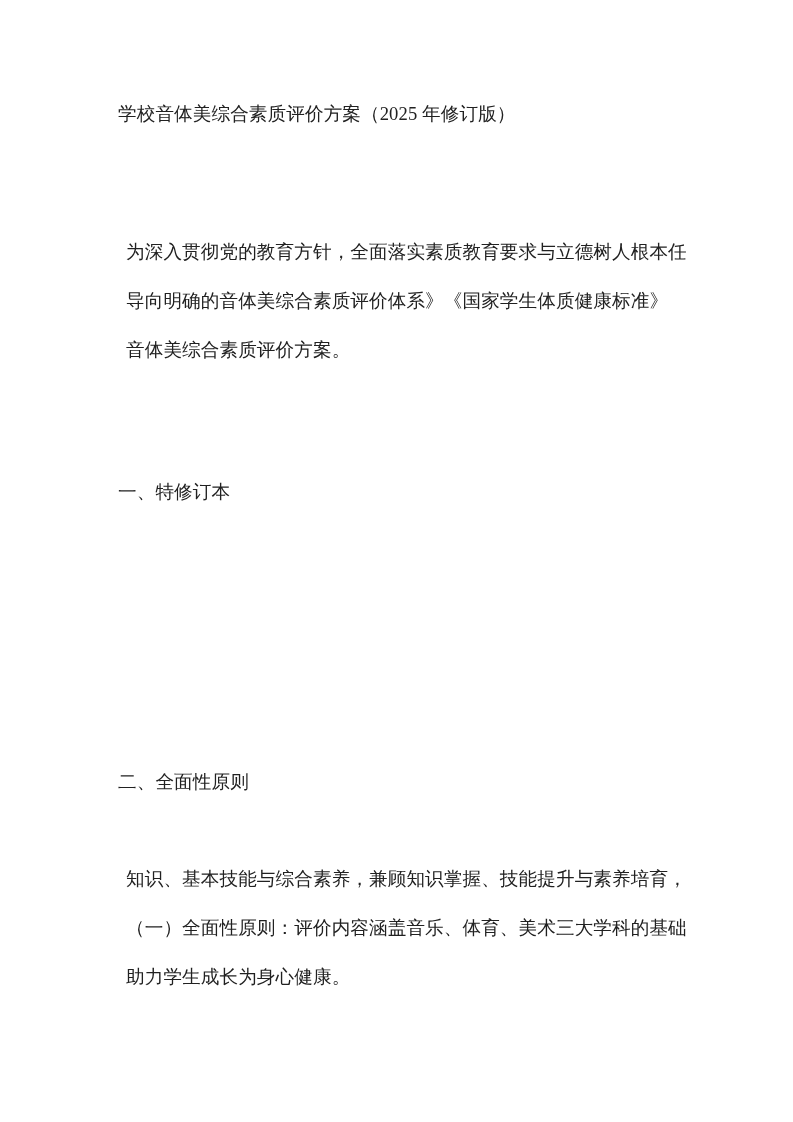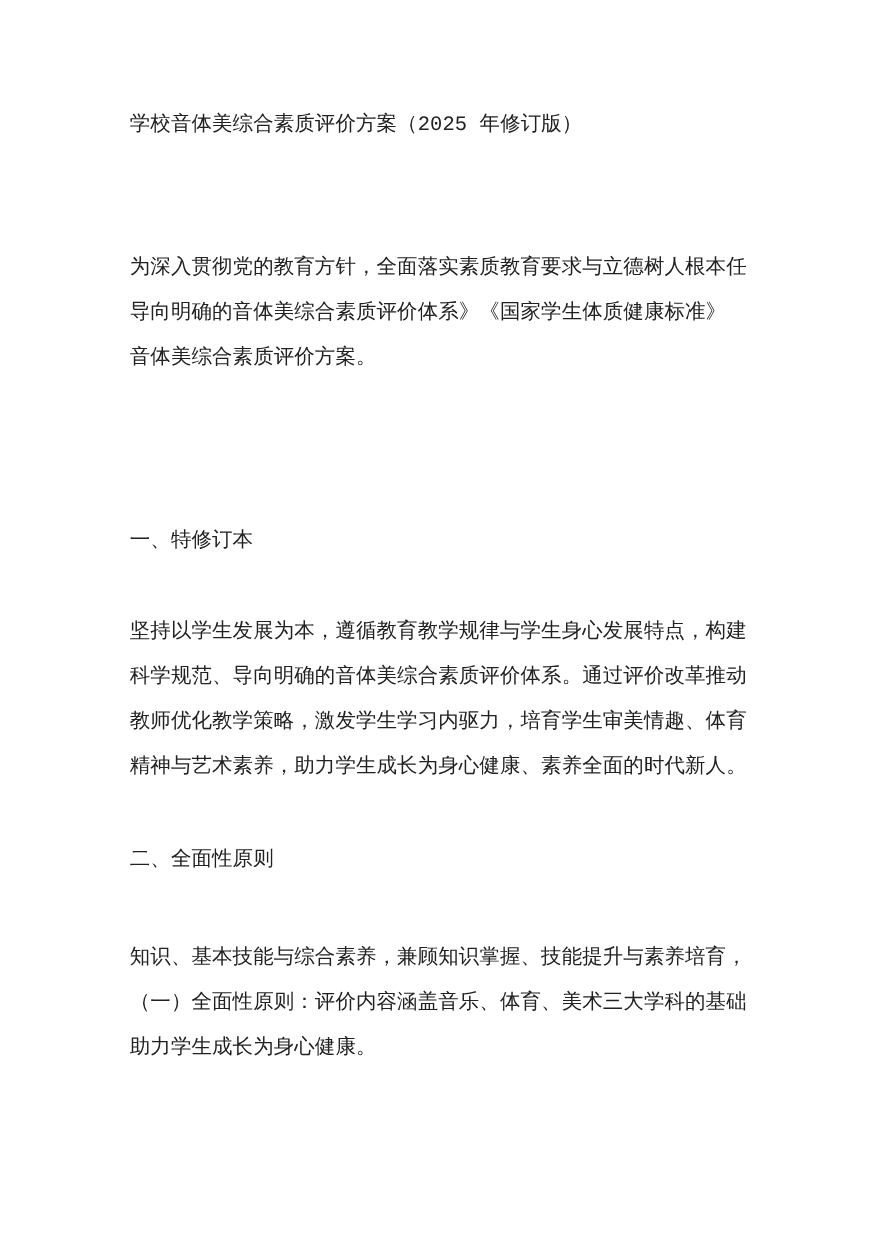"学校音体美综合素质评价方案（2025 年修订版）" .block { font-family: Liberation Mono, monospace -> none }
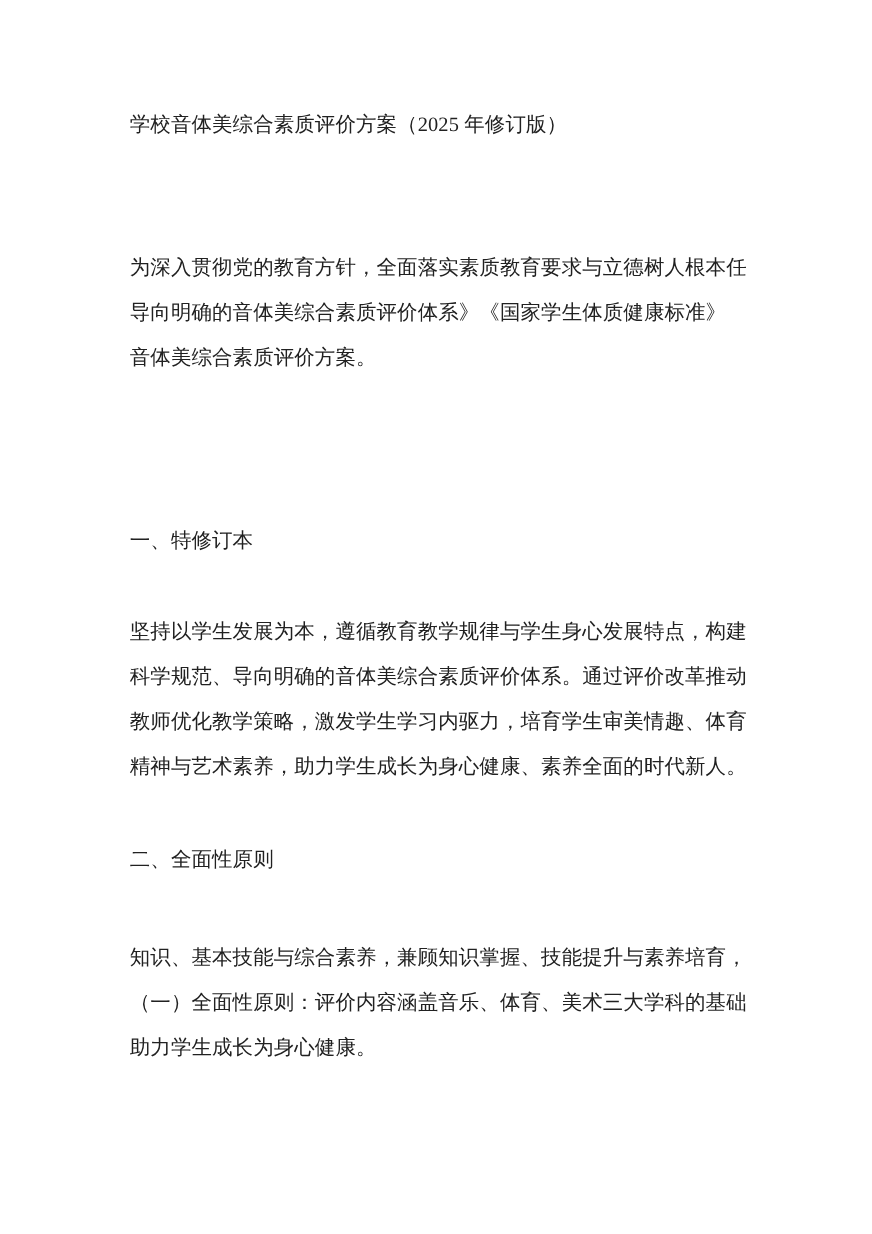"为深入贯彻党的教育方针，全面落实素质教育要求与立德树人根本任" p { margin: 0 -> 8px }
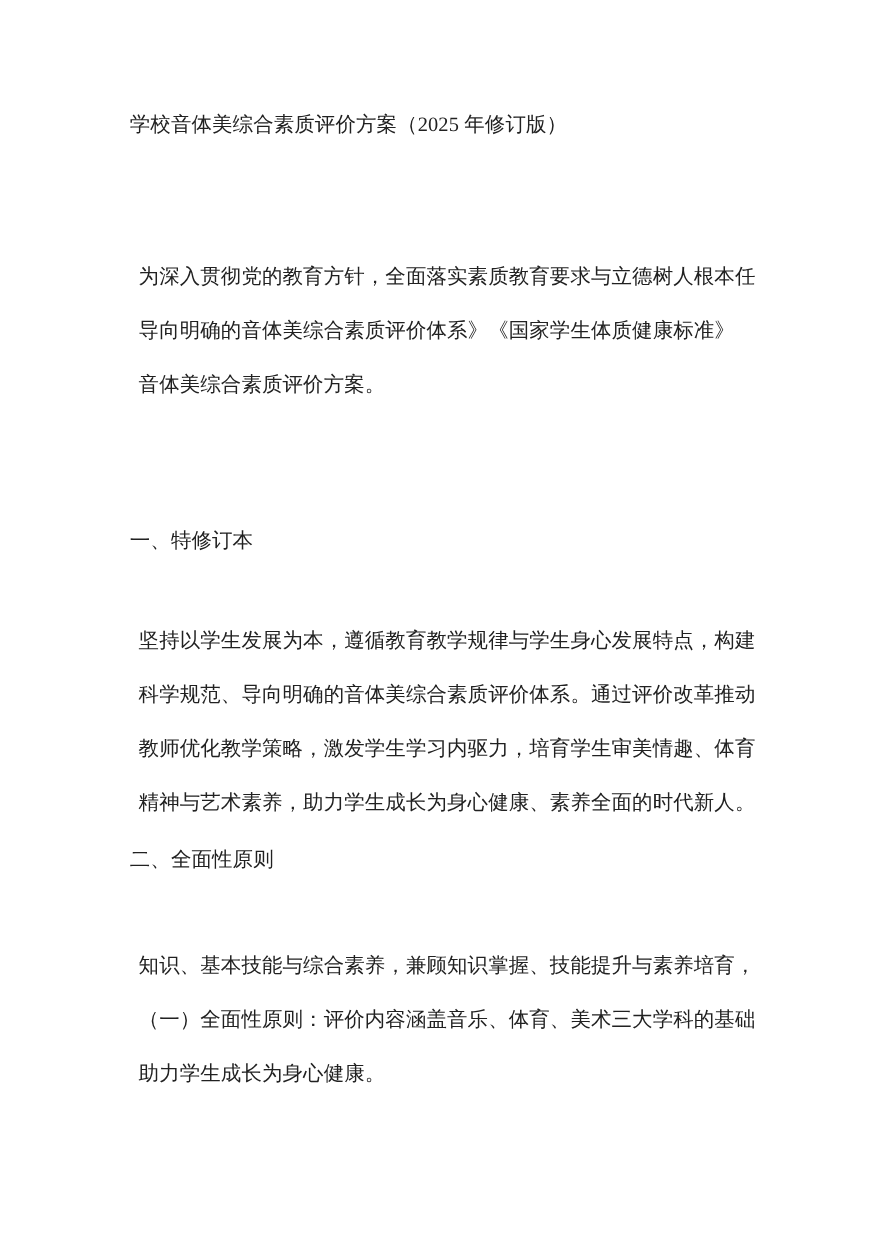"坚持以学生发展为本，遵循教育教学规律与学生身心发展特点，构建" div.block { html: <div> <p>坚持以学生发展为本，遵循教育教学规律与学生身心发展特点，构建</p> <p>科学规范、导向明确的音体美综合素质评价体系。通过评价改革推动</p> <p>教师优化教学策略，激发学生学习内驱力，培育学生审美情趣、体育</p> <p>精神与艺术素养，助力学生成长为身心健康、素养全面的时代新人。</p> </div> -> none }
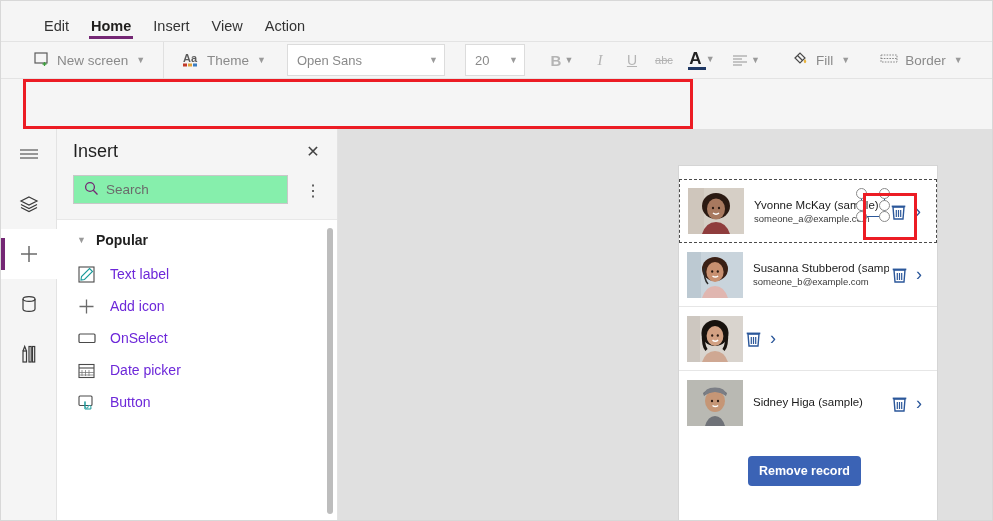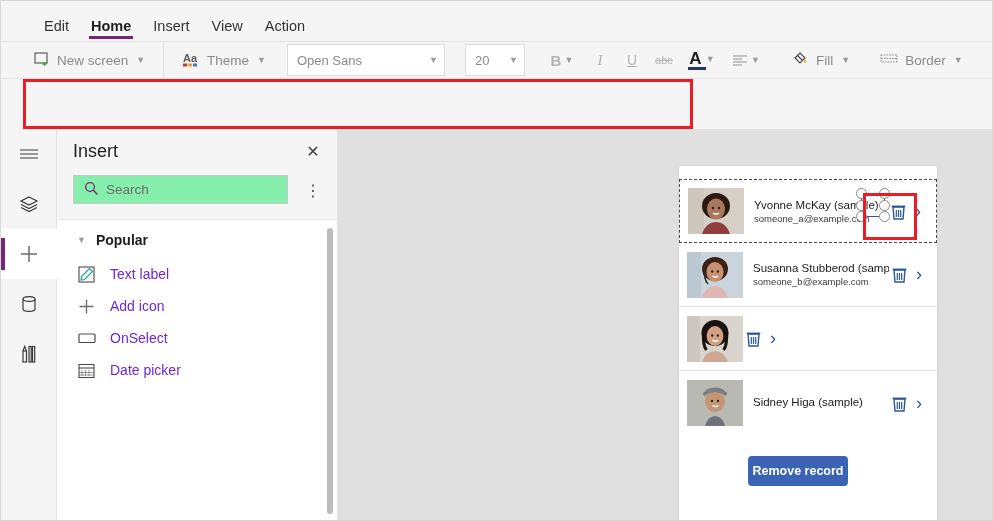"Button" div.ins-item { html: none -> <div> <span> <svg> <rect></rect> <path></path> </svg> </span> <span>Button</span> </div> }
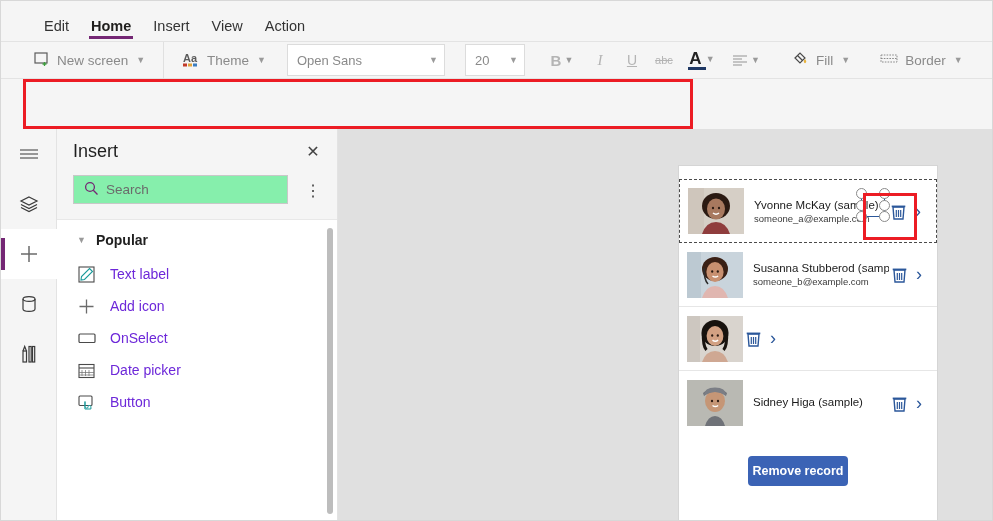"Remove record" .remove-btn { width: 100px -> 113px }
================
▸ **Exercise details**
For each entry, copy the text exactly and leave out any image it carries.

▸ **Answer section**
"学校音体美综合素质评价方案（2025 年修订版）" .block { font-family: Liberation Mono, monospace -> none }
"为深入贯彻党的教育方针，全面落实素质教育要求与立德树人根本任" p { margin: 0 -> 8px }
"坚持以学生发展为本，遵循教育教学规律与学生身心发展特点，构建" div.block { html: <div> <p>坚持以学生发展为本，遵循教育教学规律与学生身心发展特点，构建</p> <p>科学规范、导向明确的音体美综合素质评价体系。通过评价改革推动</p> <p>教师优化教学策略，激发学生学习内驱力，培育学生审美情趣、体育</p> <p>精神与艺术素养，助力学生成长为身心健康、素养全面的时代新人。</p> </div> -> none }
"Button" div.ins-item { html: none -> <div> <span> <svg> <rect></rect> <path></path> </svg> </span> <span>Button</span> </div> }
"Remove record" .remove-btn { width: 100px -> 113px }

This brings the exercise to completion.